In Vitro Anti-Inflammation and Chondrogenic Differentiation Effects of Inclusion Nanocomplexes of Hyaluronic Acid-Beta Cyclodextrin and Simvastatin.
10.1007/s13770-018-0119-9
- Author:
Tae Hoon KIM
1
;
Young Pil YUN
;
Kyu Sik SHIM
;
Hak Jun KIM
;
Sung Eun KIM
;
Kyeongsoon PARK
;
Hae Ryong SONG
Author Information
1. Department of Orthopedic Surgery, Konkuk University School of Medicine, 120-1 Neungdong-ro, Hwayang-dong, Gwangjin-gu, Seoul 05029, Korea.

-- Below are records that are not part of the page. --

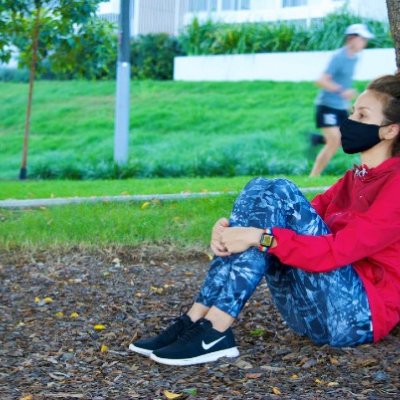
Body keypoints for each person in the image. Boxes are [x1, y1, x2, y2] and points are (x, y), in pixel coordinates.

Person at [129, 73, 400, 366]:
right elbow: (287, 217)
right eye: (352, 112)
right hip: (314, 309)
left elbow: (336, 251)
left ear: (389, 130)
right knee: (261, 188)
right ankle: (196, 319)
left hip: (355, 318)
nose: (349, 120)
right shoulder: (353, 179)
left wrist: (257, 237)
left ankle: (216, 329)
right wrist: (231, 230)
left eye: (362, 114)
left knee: (279, 192)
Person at [309, 23, 374, 177]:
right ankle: (313, 177)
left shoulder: (354, 58)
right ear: (351, 39)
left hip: (340, 107)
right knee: (334, 141)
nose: (364, 42)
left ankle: (317, 139)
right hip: (327, 106)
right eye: (362, 39)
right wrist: (341, 91)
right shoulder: (339, 57)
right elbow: (321, 80)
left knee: (350, 139)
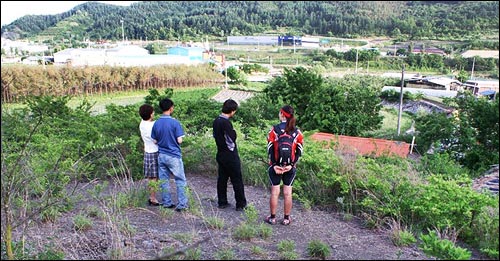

- Publication Type:Original Article
- Keywords:
Hyaluronic acid-β-cyclodextrin;
Simvastatin;
Chondrogenesis;
Adipose-derived stem cells
- MeSH:
Aggrecans;
Animals;
Chondrogenesis;
Collagen Type II;
Collagen Type X;
Cyclooxygenase 2;
In Vitro Techniques*;
Inflammation;
Interleukin-6;
Rats;
RNA, Messenger;
Simvastatin*;
Stem Cells;
Thrombospondins;
Tumor Necrosis Factor-alpha
- From:
Tissue Engineering and Regenerative Medicine
2018;15(3):263-274
- CountryRepublic of Korea
- Language:English
-
Abstract:
The aim of this study was to prepare inclusion nanocomplexes of hyaluronic acid-β-cyclodextrin and simvastatin (HA-β-CD/SIM) and evaluate in vitro anti-inflammation effects on lipopolysaccharide (LPS)-activated synoviocytes and chondrogenic differentiation effects on rat adipose-derived stem cells (rADSCs). The β-CD moieties in HA-β-CD could incorporate SIM to form HA-β-CD/SIM nanocomplexes with diameters of 297–350 nm. HA-β-CD/SIM resulted in long-term release of SIM from the nanocomplexes for up to 63 days in a sustained manner. In vitro studies revealed that HA-β-CD/SIM nanocomplexes were able to effectively and dose-dependently suppress the mRNA expression levels of proinflammatory markers such as matrix metallopeptidase-3 (MMP-3), MMP-13, cyclooxygenase-2 (COX-2), a disintegrin and metalloproteinase with thrombospondin motifs-5 (ADAMTS-5), interleukin-6 (IL-6), and tumor necrosis factor (TNF-α) in LPS-stimulated synoviocytes. HA-β-CD/SIM-treated rADSCs significantly and dose-dependently enhanced mRNA expressions of aggrecan, collagen type II (COL2A1), and collagen type X (COL10A1), implying that HA-β-CD/SIM greatly induced the chondrogenic differentiation of rADSCs. Conclusively, HA-β-CD/SIM nanocomplexes will be a promising therapeutic material to alleviate inflammation as well as promote chondrogenesis.